- What is needed -
Please set down, with no changes, every line of the material below from the one containing "Reviewer comment on this tissue sample: 2" through the end. Skip the pictures.

- Available data -
[Start of section]
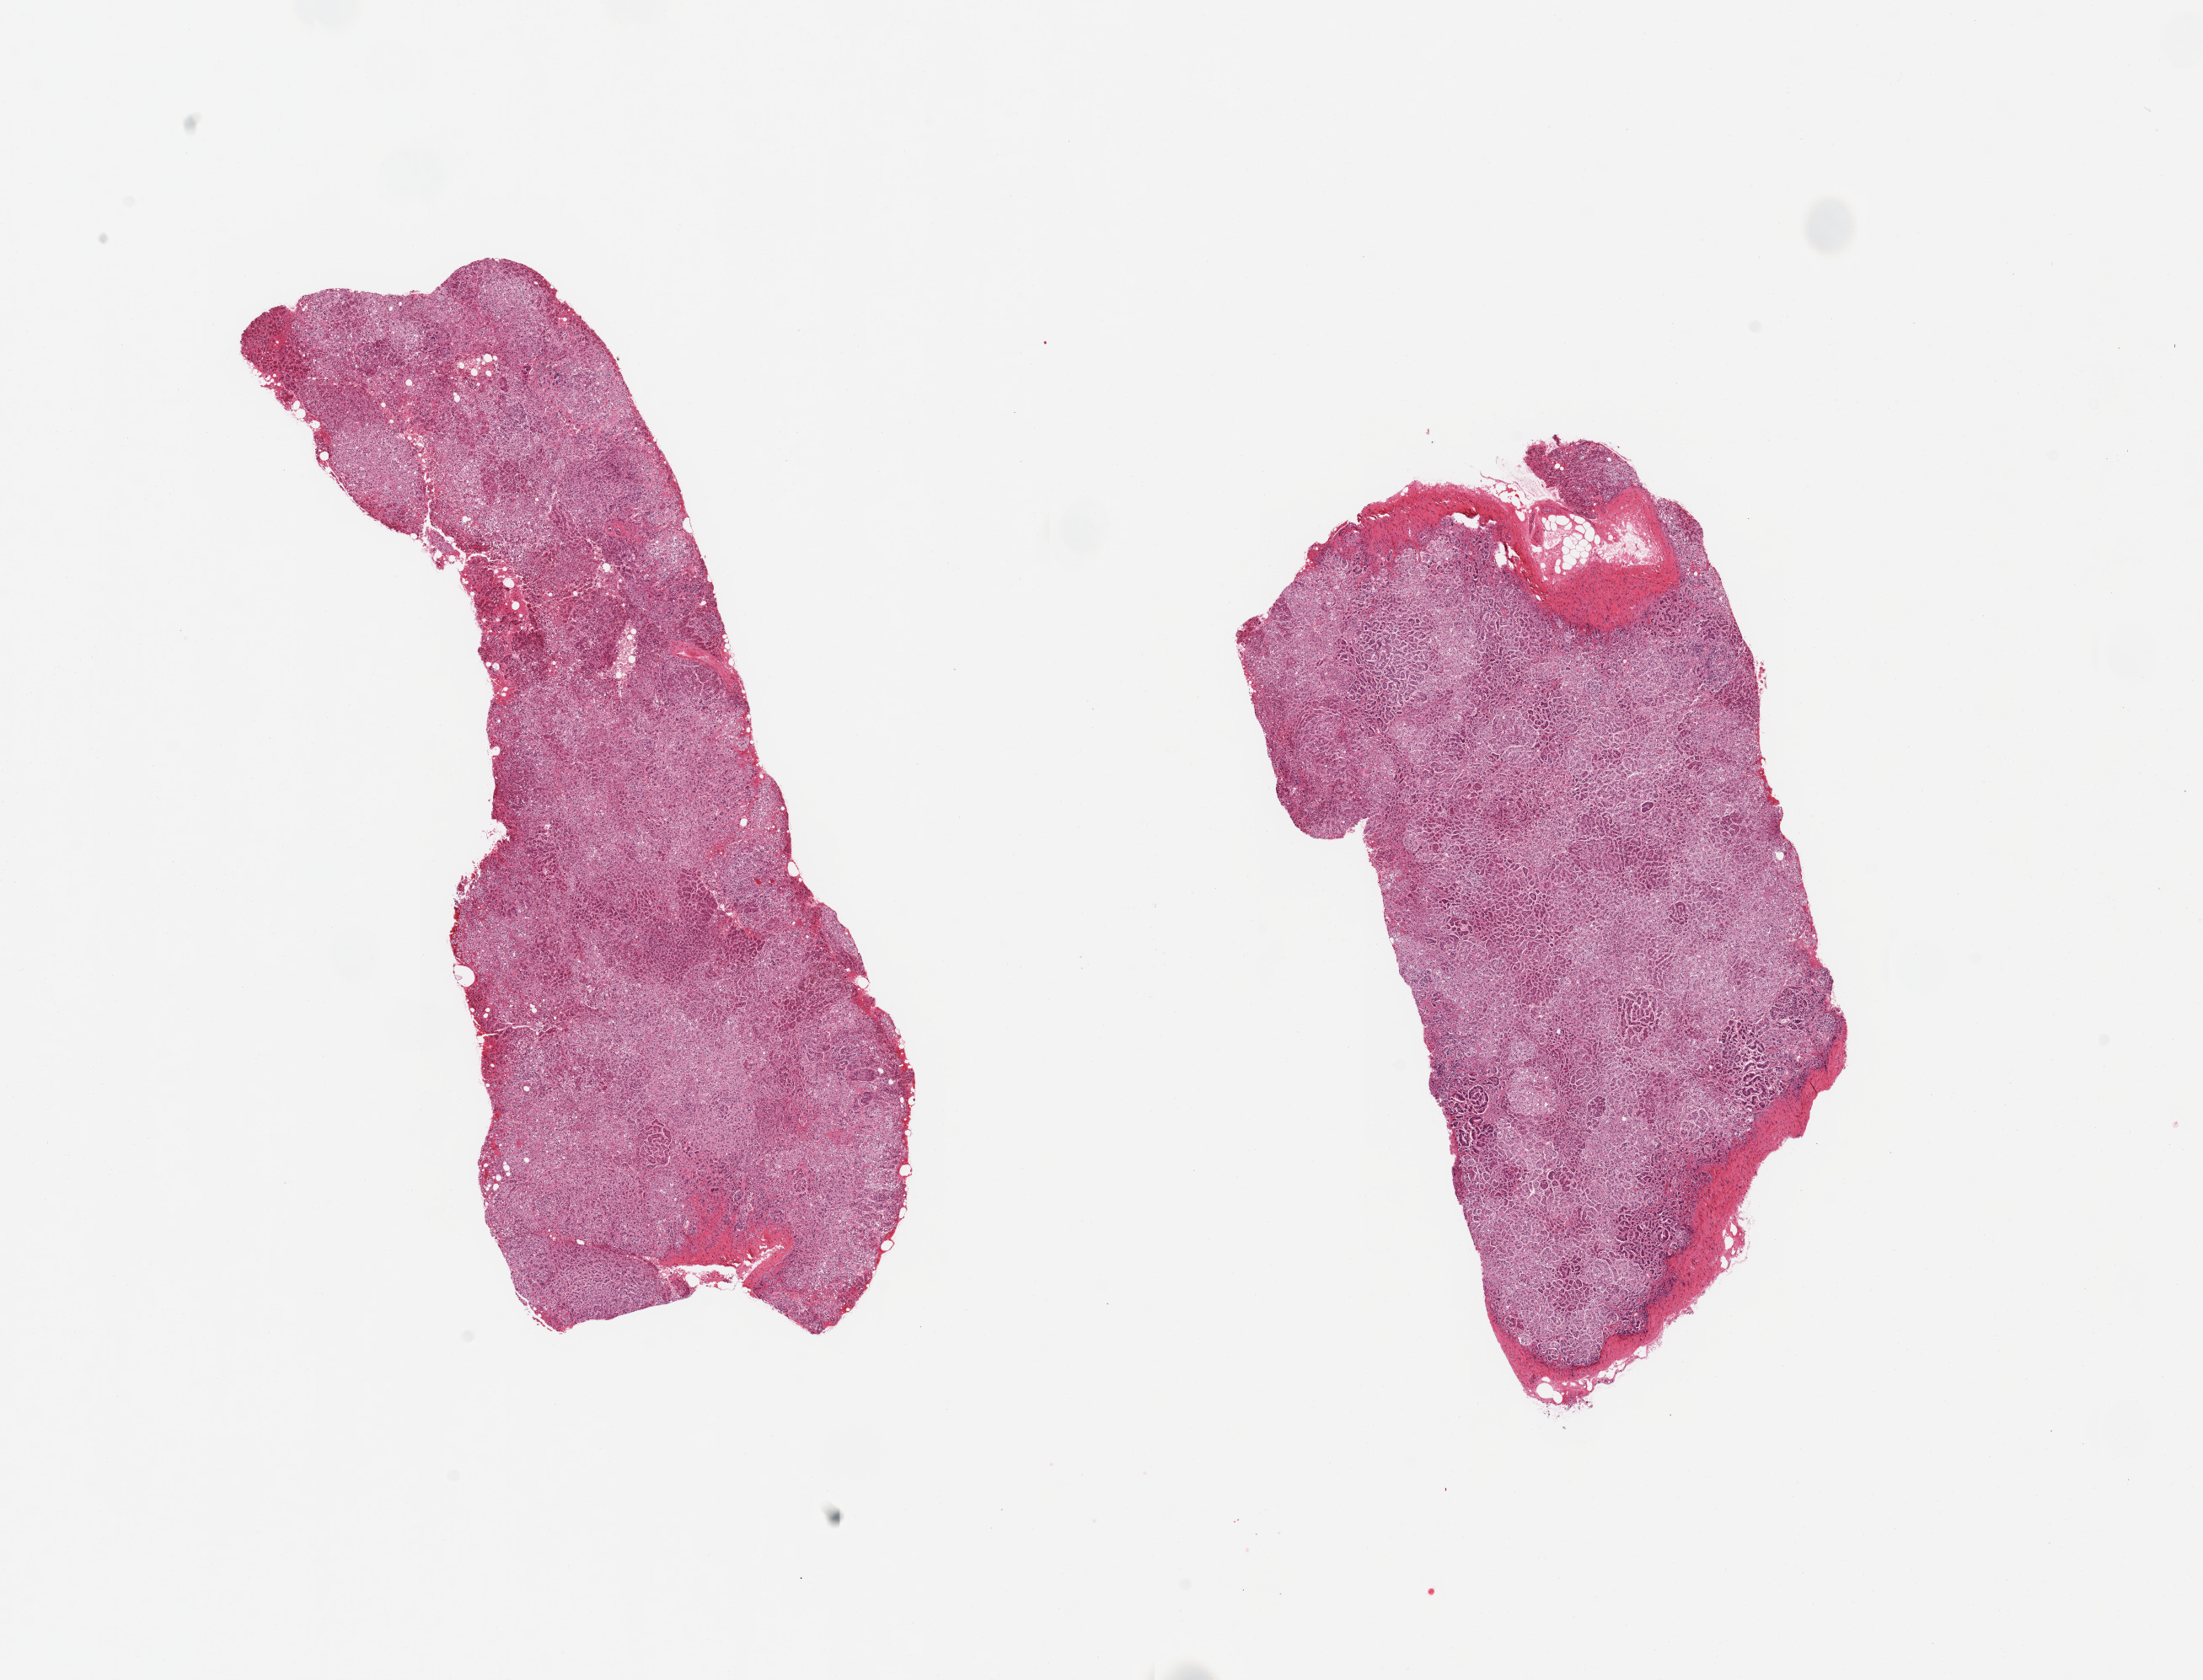
Digitized H&E-stained section, low-resolution overview of the scanned area, about 20.7 x 15.8 mm (slide scanned at 20x); PAXgene-fixed paraffin-embedded (PFPE) section; sampled site (target tissue): adrenal gland; donor tissue sample. Donor sex: male.
Reviewer comment on this tissue sample: 2 pieces; well trimmed.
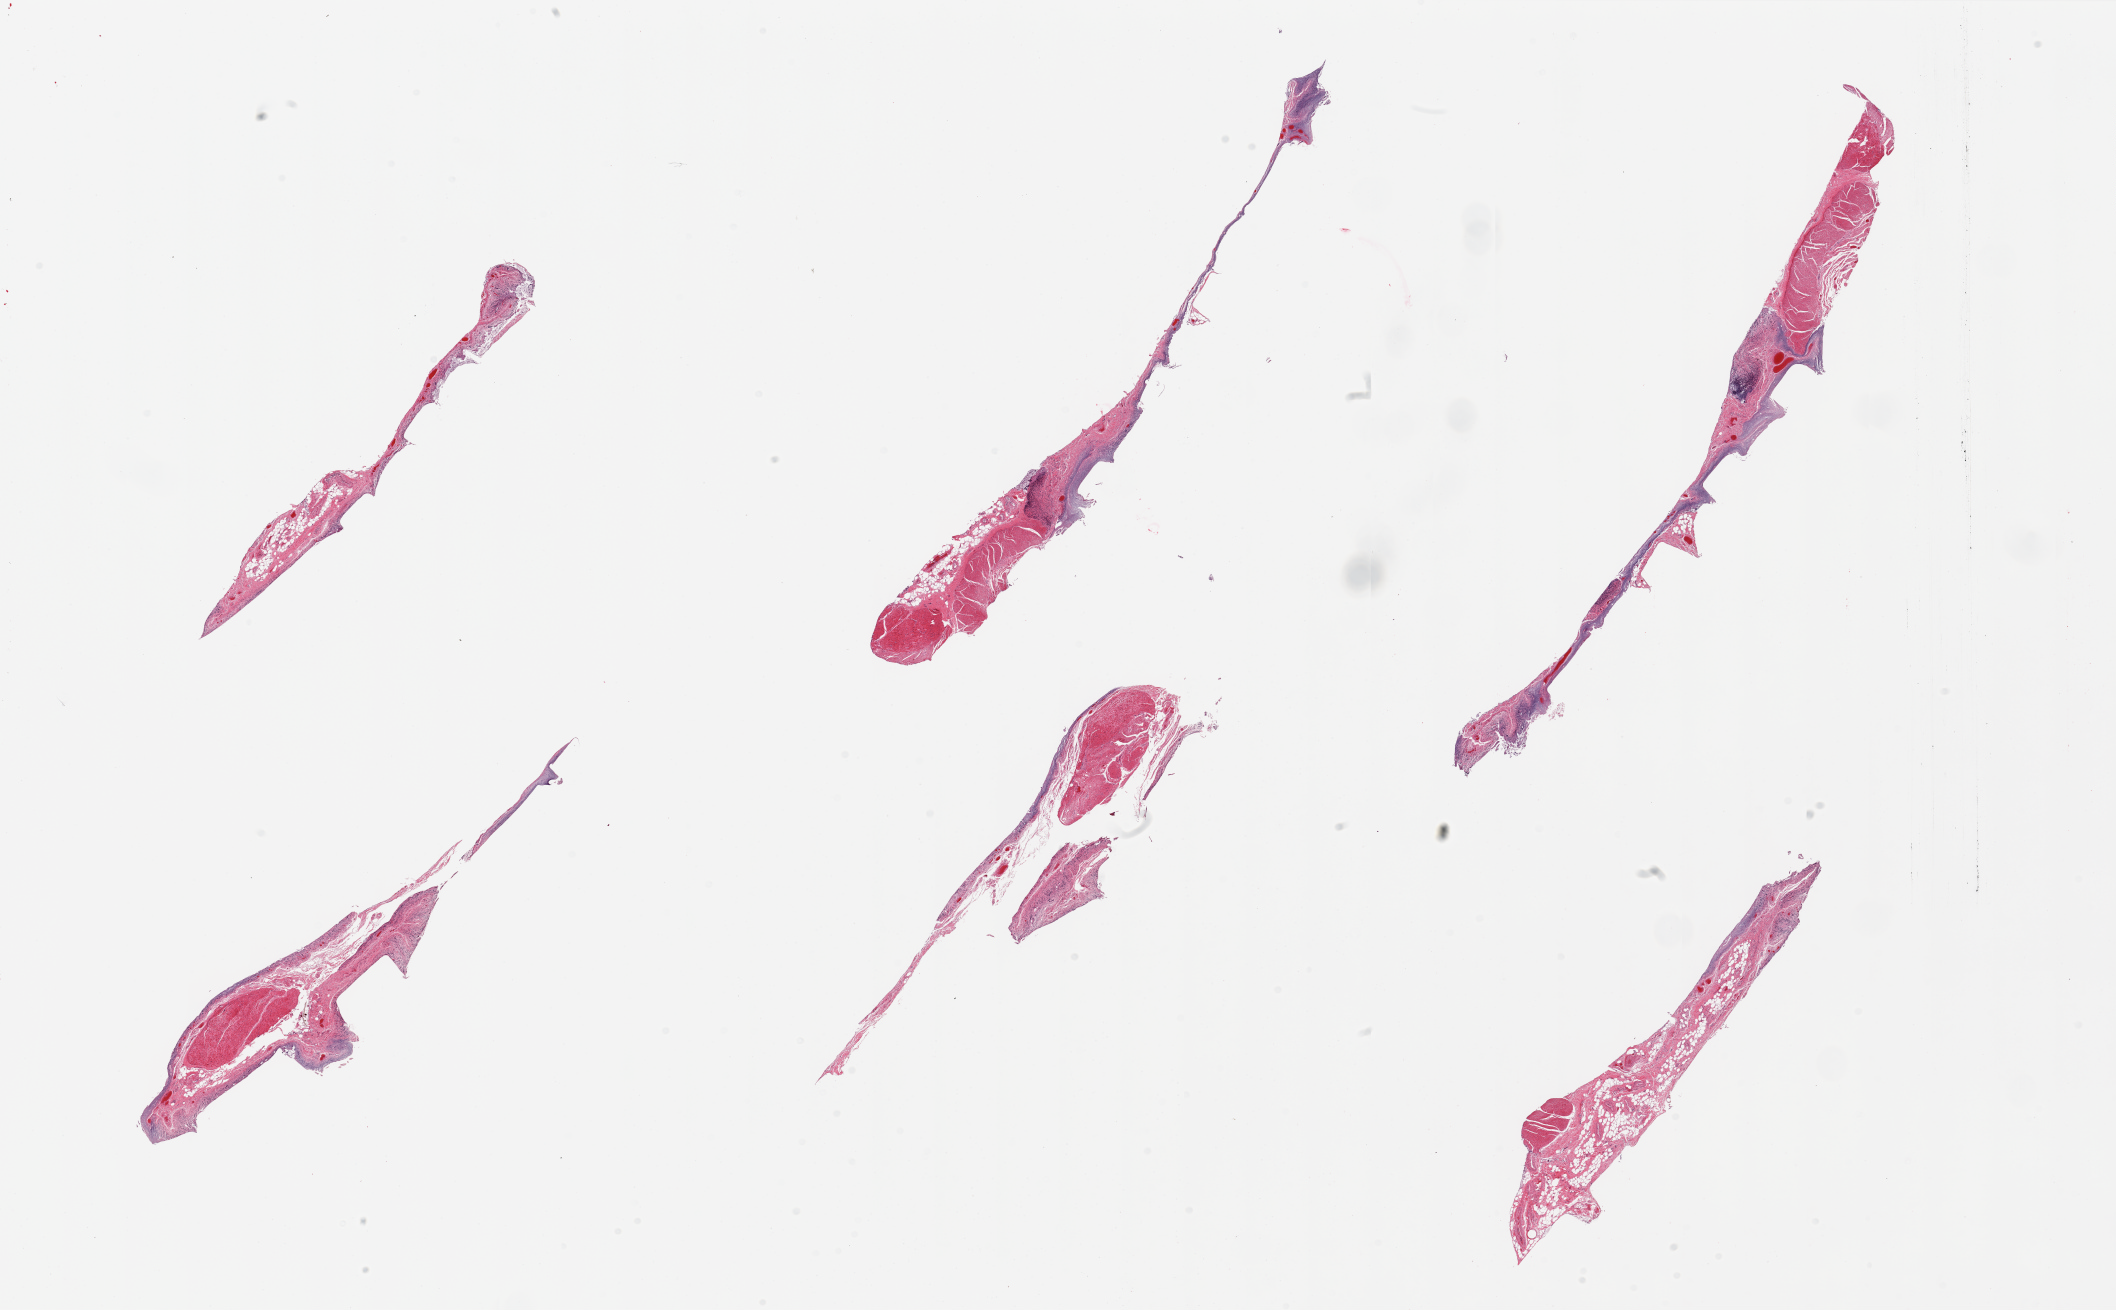
Hematoxylin and eosin (H&E) whole-slide image, brightfield — a low-resolution overview of the entire scanned area, about 33.5 x 20.7 mm; PAXgene-fixed paraffin-embedded (PFPE) section; sampled site (target tissue): transverse colon; tissue donor sample. Male donor.
- reviewer comment on this tissue sample: 6 pieces; autolyzed mucosa, residual muscularis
[End of section]
- Solution for this task -
Reviewer comment on this tissue sample: 2 pieces; well trimmed.
Hematoxylin and eosin (H&E) whole-slide image, brightfield — a low-resolution overview of the entire scanned area, about 33.5 x 20.7 mm; PAXgene-fixed paraffin-embedded (PFPE) section; sampled site (target tissue): transverse colon; tissue donor sample. Male donor.
- reviewer comment on this tissue sample: 6 pieces; autolyzed mucosa, residual muscularis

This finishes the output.